I believe that beyond sorrow and pleasure and deeper than depression or health there is another thing to be prayed and prized, which is called love, meeting, presence. I believe that it can be possessed by both happy and sad—a smile is not its token—but that when it is held it transforms all that is not itself. And I believe that one who knows it would choose rather to live forever in grief and loneliness but in the light of this presence than to have, without it, the highest degree what is otherwise called the good life.
Here is the pearl for which no price could be too much. Here is enough buried wealth that one would sell everything to buy its field, to win the right of digging for it with bare hands—if it could be found by digging; if it could be bought with money. But it does not come in the way of human generation, by blood or by the will of the flesh or the will of men: it blows in the untamed wind through everything built to catch it. And so it is that though the Advent candles of many years have gathered flame and burned down to the wreath, still I find myself admiring love without having it.
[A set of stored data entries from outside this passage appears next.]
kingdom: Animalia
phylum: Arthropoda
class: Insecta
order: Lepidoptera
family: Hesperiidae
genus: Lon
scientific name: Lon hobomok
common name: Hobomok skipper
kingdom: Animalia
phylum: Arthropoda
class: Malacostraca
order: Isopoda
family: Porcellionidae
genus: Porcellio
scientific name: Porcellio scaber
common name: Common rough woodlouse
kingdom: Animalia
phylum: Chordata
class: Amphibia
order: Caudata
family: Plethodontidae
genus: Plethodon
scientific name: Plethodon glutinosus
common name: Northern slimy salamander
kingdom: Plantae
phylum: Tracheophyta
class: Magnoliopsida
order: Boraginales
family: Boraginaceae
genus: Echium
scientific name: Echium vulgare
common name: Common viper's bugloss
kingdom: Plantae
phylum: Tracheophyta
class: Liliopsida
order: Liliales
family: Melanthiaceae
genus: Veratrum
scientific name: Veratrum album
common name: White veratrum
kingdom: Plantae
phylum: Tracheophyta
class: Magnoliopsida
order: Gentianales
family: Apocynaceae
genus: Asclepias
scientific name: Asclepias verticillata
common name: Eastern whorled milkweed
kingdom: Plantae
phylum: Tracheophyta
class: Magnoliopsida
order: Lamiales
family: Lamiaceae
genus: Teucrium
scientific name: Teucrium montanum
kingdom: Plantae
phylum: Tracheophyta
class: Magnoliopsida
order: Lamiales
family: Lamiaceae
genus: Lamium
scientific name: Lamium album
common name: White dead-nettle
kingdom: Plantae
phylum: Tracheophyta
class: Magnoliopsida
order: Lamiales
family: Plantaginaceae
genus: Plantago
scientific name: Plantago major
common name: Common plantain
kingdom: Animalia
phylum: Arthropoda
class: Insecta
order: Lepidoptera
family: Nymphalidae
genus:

Acquainted am I with its substitutes: I know about affection and need and banding together to form clubs; and I know too about gritting your teeth as gently as you can and duteously discharging a moral demand, hearing its very soft whisper of merit. But where is the free, strong love without which service of God and neighbor is finally doomed to weariness?
I’m like the page of good king Wenceslas (I commend to you a carol less familiar than it seems). The page knows his obedient place. He ventures out on someone else’s errand of mercy and trudges along as well as he can for a good league hence, until: Sire, the night is darker now, and the wind blows stronger. / Fails my heart, I know not how; I can go no longer. Then it is well for him that another walks before him, since, in a very quaint miracle, heat is spreading over the ground his sainted king treads, steam rising from the snow to ease freezing limbs.
And it is well for us—not to speak of our neighbor—that we are not the first to move toward her in service, that our love is not our own, that he who carried it with him from the deep store of the Trinity outpaces us in its distribution. In his own freedom he rushes ahead to give his own gifts; with his own mercy he looks back to us who wheeze and sputter in his wake.
But if such a one will show us the movements of love, if he will lead, then—tired as we are—let us go a little farther with him. Who knows but that the whole league’s journey may be traveled in these little farthers?